Ртуть 2. Король бродяг | страница 29



— За что?

— Слыхала про старые родственные размолвки? Вот так они выглядят. Какая-то давняя обида. Лет сто назад янычары чем-то огорчили поляков.

Кавалерийские полки пронеслись по останкам турецкого стана словно волны по простыне. Хоть сейчас не время было думать о простынях.

— О чём я говорил?

— Добавлял очередной пункт к нашему партнёрскому соглашению, словно какой-нибудь бродяга-крючкотвор.

— И ещё одно…

— Ещё?!

— Не называй меня бродягой. Сам я могу так себя называть — для смеху, чтобы оживить разговор, обаять даму и всё такое. Но ты не должна применять ко мне этот уничижительный эпитет. — Джек заметил, что потирает большой палец правой руки, куда палач когда-то приложил раскалённое клеймо в форме буквы V, оставив отметину, которая временами начинала чесаться. — Возвращаясь к тому, что я говорил, прежде чем ты так невежливо меня перебила: малейшая неприятность с твоей стороны, сестрёнка, и я брошу тебя в Париже.

— Ой, какой ужас!

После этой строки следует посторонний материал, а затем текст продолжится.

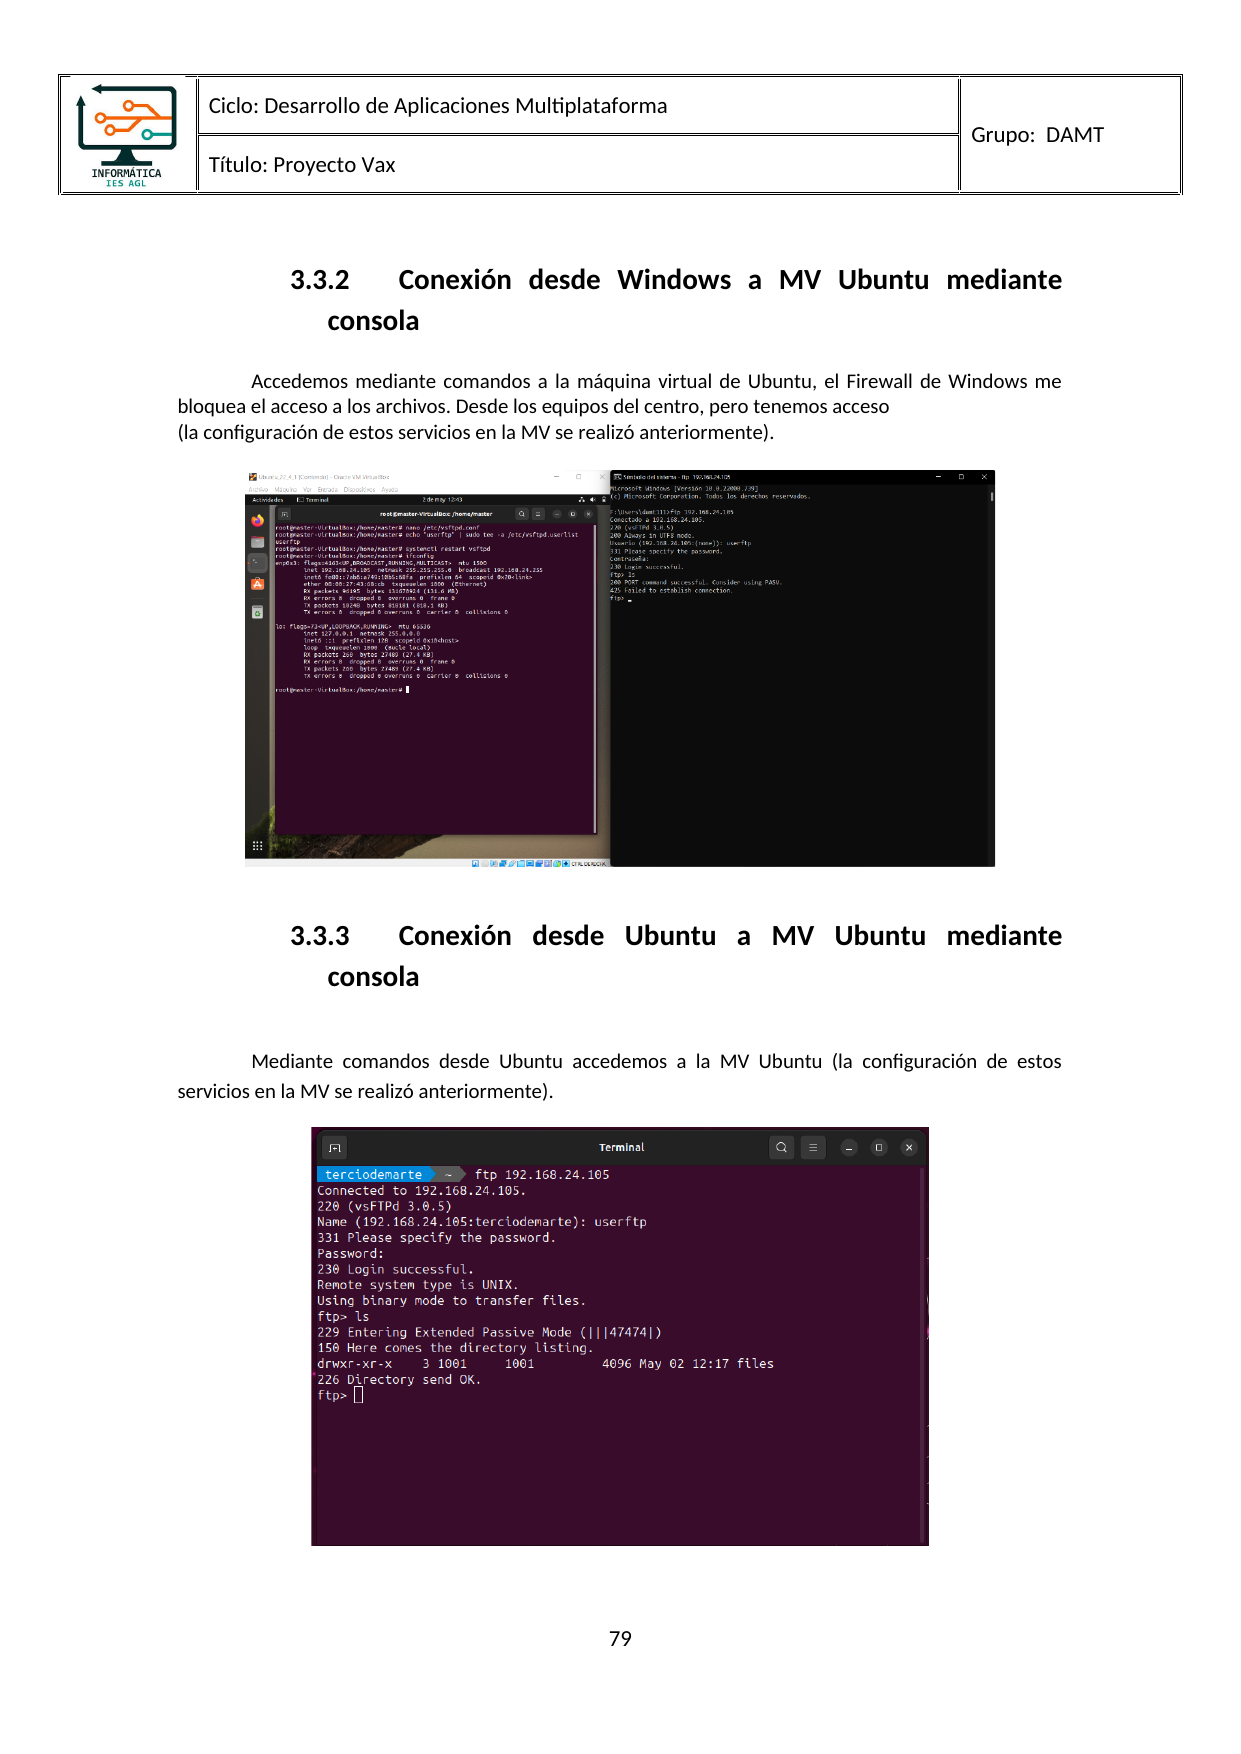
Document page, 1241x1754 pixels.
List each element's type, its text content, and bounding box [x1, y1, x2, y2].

text (la configuración de estos servicios en la MV se realizó anteriormente). [177, 419, 1063, 444]
picture [311, 1127, 929, 1546]
picture [70, 76, 186, 192]
text Mediante comandos desde Ubuntu accedemos a la MV Ubuntu (la configuración de estos servicios en la MV se realizó anteriormente). [177, 1049, 1063, 1103]
subtitle Conexión desde Windows a MV Ubuntu mediante consola [290, 261, 1063, 338]
subtitle Conexión desde Ubuntu a MV Ubuntu mediante consola [290, 917, 1063, 993]
text Accedemos mediante comandos a la máquina virtual de Ubuntu, el Firewall de Windows me bloquea el acceso a los archivos. Desde los equipos del centro, pero tenemos acceso [177, 368, 1063, 419]
picture [245, 470, 995, 867]
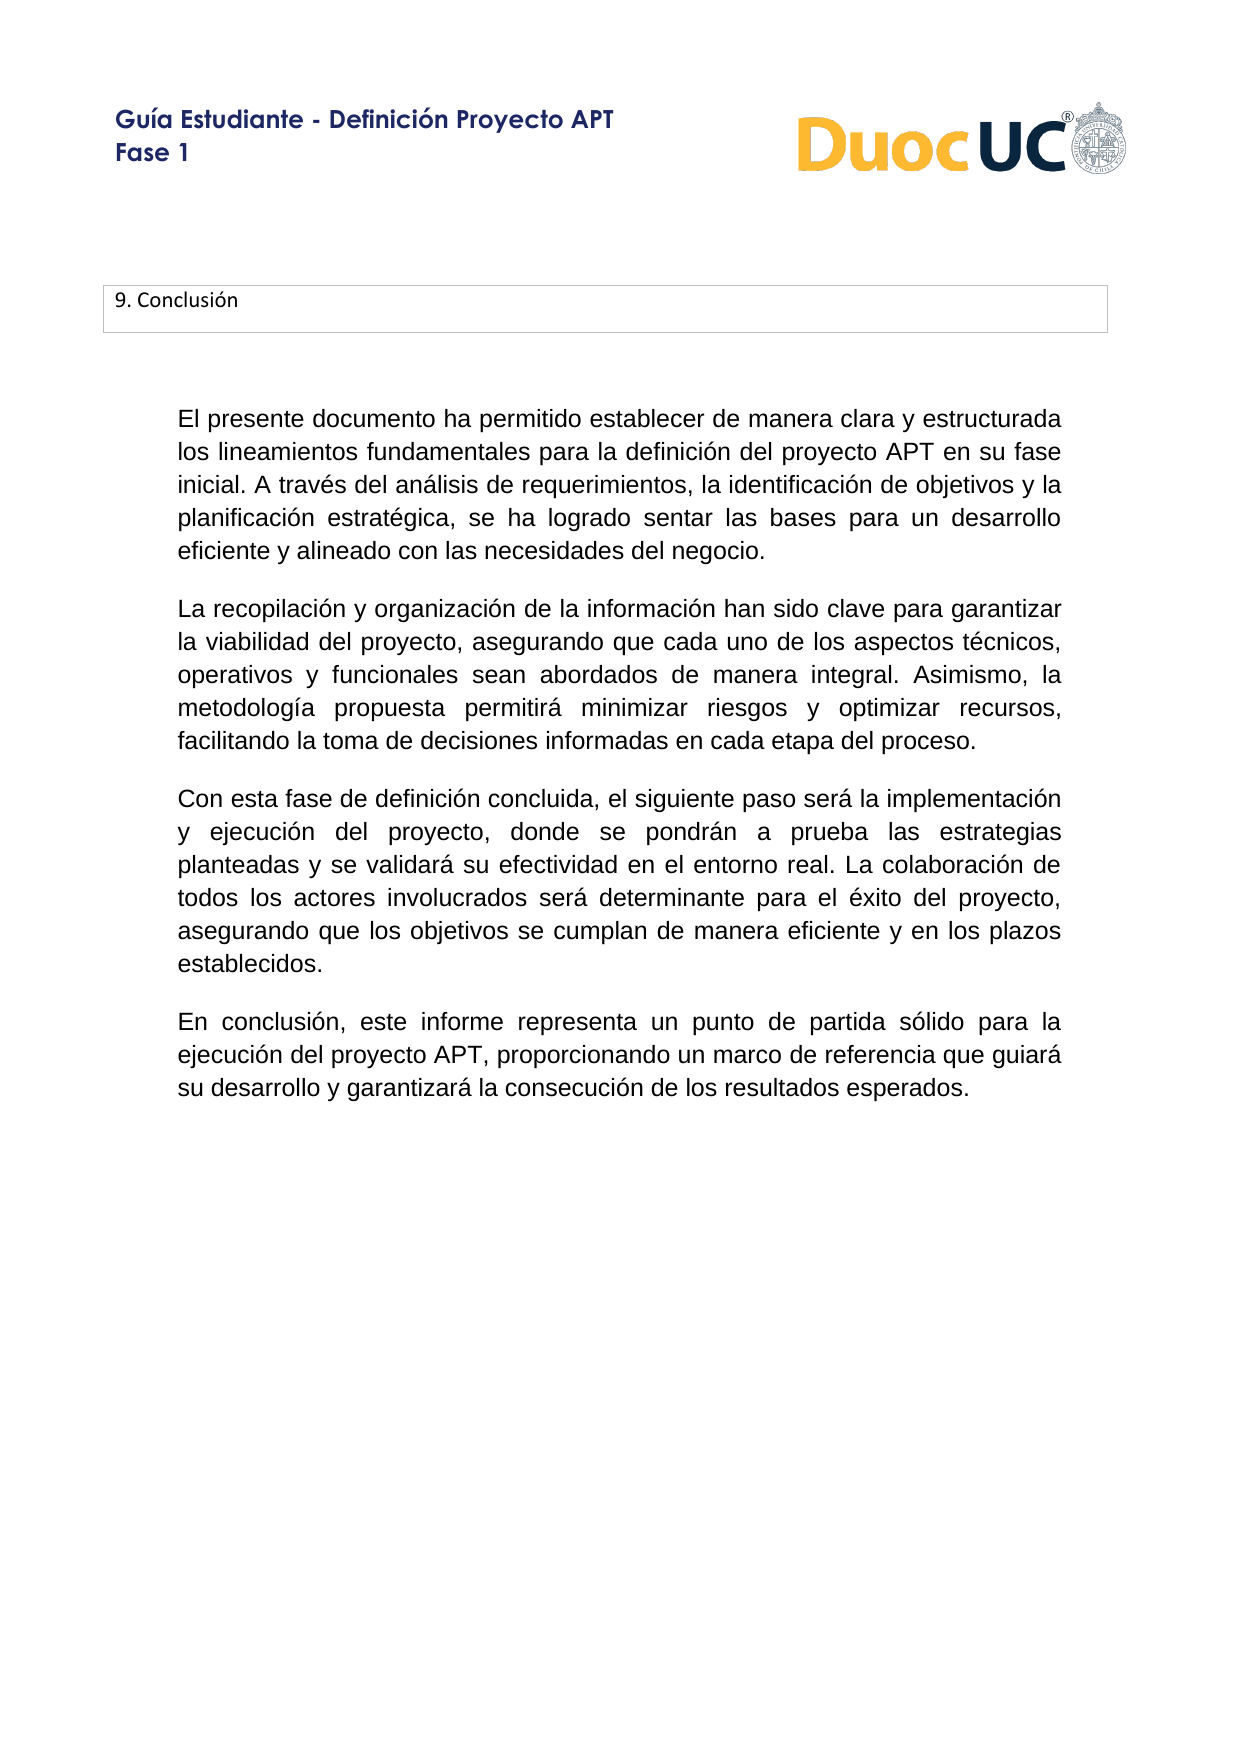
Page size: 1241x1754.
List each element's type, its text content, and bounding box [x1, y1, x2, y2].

text En conclusión, este informe representa un punto de partida sólido para la ejecución del proyecto APT, proporcionando un marco de referencia que guiará su desarrollo y garantizará la consecución de los resultados esperados. [177, 1007, 1063, 1102]
text La recopilación y organización de la información han sido clave para garantizar la viabilidad del proyecto, asegurando que cada uno de los aspectos técnicos, operativos y funcionales sean abordados de manera integral. Asimismo, la metodología propuesta permitirá minimizar riesgos y optimizar recursos, facilitando la toma de decisiones informadas en cada etapa del proceso. [177, 594, 1063, 755]
text El presente documento ha permitido establecer de manera clara y estructurada los lineamientos fundamentales para la definición del proyecto APT en su fase inicial. A través del análisis de requerimientos, la identificación de objetivos y la planificación estratégica, se ha logrado sentar las bases para un desarrollo eficiente y alineado con las necesidades del negocio. [177, 404, 1063, 565]
text Con esta fase de definición concluida, el siguiente paso será la implementación y ejecución del proyecto, donde se pondrán a prueba las estrategias planteadas y se validará su efectividad en el entorno real. La colaboración de todos los actores involucrados será determinante para el éxito del proyecto, asegurando que los objetivos se cumplan de manera eficiente y en los plazos establecidos. [177, 784, 1063, 978]
table_header [104, 286, 1107, 332]
picture [798, 102, 1126, 174]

Только не это, жестокий человек!

— Ты наивна, как богатая барышня. Известно ли тебе, что всякую беспризорную женщину в Париже тут же арестует, острижёт, выпорет и прочее начальник полиции — всесильный ставленник короля Луя, обладающий неограниченной властью, жестокосердый гонитель нищих и бродяг?

— Ты же ничего не знаешь о бродягах, о высокородный господин.

— Лучше, но пока недостаточно хорошо.

— Где ты нахватался таких слов, как «уничижительный эпитет», «всесильный ставленник» и «жестокосердый гонитель»?

— В театре, глупая.

— Ты актёр?

— Актёр? Актёр? — Обещание попозже её выпороть вертелось у Джека на языке, однако он сдержался из опасения, что она снова выбьет его ответом из колеи. — Учись манерам, детка. Иногда вагабонды из христианского благодушия позволяют актёрам следовать за ними на почтительном расстоянии.

— Рассыпаюсь в извинениях.

— Ты закатываешь под бинтами глаза? Я насквозь вижу… Тише! К нам приближается офицер. Судя по гербу — неаполитанский граф и бастард по меньшей мере в трёх поколениях.

Поняв намек, Элиза, у которой, по счастью, был густой, чуть хрипловатый альт, принялась стонать.

— Мсье, мсье, — обратился к ней Джек, изображая французскую речь. — Знаю, седло давит на огромные чёрные вздутия, что появились у вас в паху после того, как вы вопреки моему совету переспали с теми двумя злополучными цыганками. Однако нам надо попасть к брадобрею-цирюльнику или, на худой конец, к цирюльнику-брадобрею, чтобы тот извлёк из вашей головы турецкое ядро, покуда вас опять не начал трясти озноб… — И так далее, пока неаполитанский граф не отъехал.